DU FATALISME COMME DOCTRINE

Si vous voulez pénétrer un peu dans la philosophie de la chose, lisez et relisez Renouvier là-dessus. Encore est-il nécessaire d’y regarder de bien près, si l’on ne veut pas se dire à la fin qu’il y a toujours réponse à tout. La méthode polémique ne convient point du tout en ce problème, qui dépend d’une décision virile, et ne peut être résolu autrement. Toutefois cet état de doute, auquel vous arriverez par de telles lectures, est convenable pour préparer l’esprit à recevoir les raisons que je veux apporter ici. Elles ne sont pas dialectiques ; elles n’appellent, ni ne repoussent, aucune réfutation facile ou difficile. Il faut même y penser longtemps pour apercevoir qu’elles ont de l’importance.

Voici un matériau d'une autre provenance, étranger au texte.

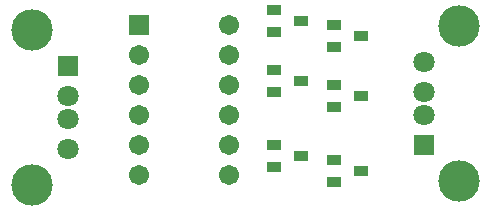
<source format=gbr>
G04 DipTrace 3.1.0.1*
G04 TopMask.gbr*
%MOIN*%
G04 #@! TF.FileFunction,Soldermask,Top*
G04 #@! TF.Part,Single*
%ADD28C,0.067087*%
%ADD30R,0.067087X0.067087*%
%ADD32R,0.04937X0.033622*%
%ADD34C,0.137953*%
%ADD36C,0.071024*%
%ADD38R,0.071024X0.071024*%
%FSLAX26Y26*%
G04*
G70*
G90*
G75*
G01*
G04 TopMask*
%LPD*%
D38*
X751955Y999790D3*
D36*
Y901365D3*
Y822625D3*
Y724199D3*
D34*
X633845Y1120656D3*
Y603333D3*
D38*
X1938373Y737782D3*
D36*
Y836207D3*
Y914948D3*
Y1013373D3*
D34*
X2056483Y616916D3*
Y1134239D3*
D32*
X1438373Y1187782D3*
Y1112979D3*
X1528924Y1150381D3*
X1638373Y1137782D3*
Y1062979D3*
X1728924Y1100381D3*
X1438373Y987782D3*
Y912979D3*
X1528924Y950381D3*
X1638373Y937782D3*
Y862979D3*
X1728924Y900381D3*
X1438373Y737782D3*
Y662979D3*
X1528924Y700381D3*
X1638373Y687782D3*
Y612979D3*
X1728924Y650381D3*
D30*
X988373Y1137782D3*
D28*
Y1037782D3*
Y937782D3*
Y837782D3*
Y737782D3*
Y637782D3*
X1288373D3*
Y737782D3*
Y837782D3*
Y937782D3*
Y1037782D3*
Y1137782D3*
M02*

</source>
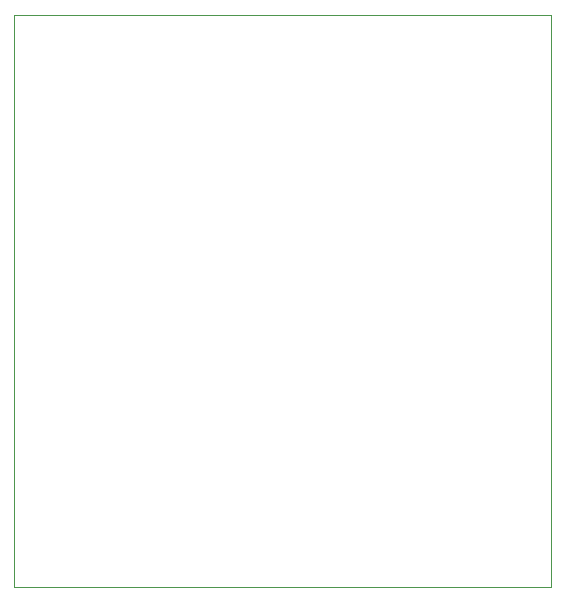
<source format=gbr>
G04 #@! TF.GenerationSoftware,KiCad,Pcbnew,(5.1.4)-1*
G04 #@! TF.CreationDate,2020-01-25T09:52:25+02:00*
G04 #@! TF.ProjectId,4_switch_array,345f7377-6974-4636-985f-61727261792e,rev?*
G04 #@! TF.SameCoordinates,Original*
G04 #@! TF.FileFunction,Profile,NP*
%FSLAX46Y46*%
G04 Gerber Fmt 4.6, Leading zero omitted, Abs format (unit mm)*
G04 Created by KiCad (PCBNEW (5.1.4)-1) date 2020-01-25 09:52:25*
%MOMM*%
%LPD*%
G04 APERTURE LIST*
%ADD10C,0.050000*%
G04 APERTURE END LIST*
D10*
X169500000Y-82000000D02*
X124000000Y-82000000D01*
X169500000Y-33500000D02*
X169500000Y-82000000D01*
X124000000Y-33500000D02*
X169500000Y-33500000D01*
X124000000Y-82000000D02*
X124000000Y-33500000D01*
M02*

</source>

Mais, d’un autre côté, il serait bien étrange que la réponse de l’esprit là-dessus, réponse qui décide de tout, dépendît d’une subtilité d’arguments. La vraie question est celle-ci : « Vais-je m’abandonner ? ou bien vais-je me saisir ou ressaisir ? Vais-je être un homme, ou seulement une figure d’homme marchant par mécanique ? » Que la réponse dépende de moi, c’est ce qui est nié par le Fatalisme. Mais elle dépend encore de moi si la Liberté est possible. Car elle n’est que possible tant que je ne me décide pas à la vouloir.

Examinez bien. C’est une étrange question et unique, qui est au-dessus des discuteurs. Posons que l’homme peut être libre ; il ne l’est pourtant que s’il le veut. Entendez bien qu’aucune preuve ici ne le peut forcer, car il serait donc libre malgré lui ? La nature même de la question écarte ainsi les preuves. Les preuves pour, car elles ne doivent point suffire. Les preuves contre, car elles sont au-dessous de la question. Il suffit que je n’ose point affirmer, et que je m’abandonne, pour retomber aussitôt au niveau de la machine. Il suffit donc que je ne nie pas le Fatalisme pour que le Fatalisme soit vrai. Ses preuves sont bien moins décisives que cette prise même qu’il a aussitôt sur moi, si seulement je doute.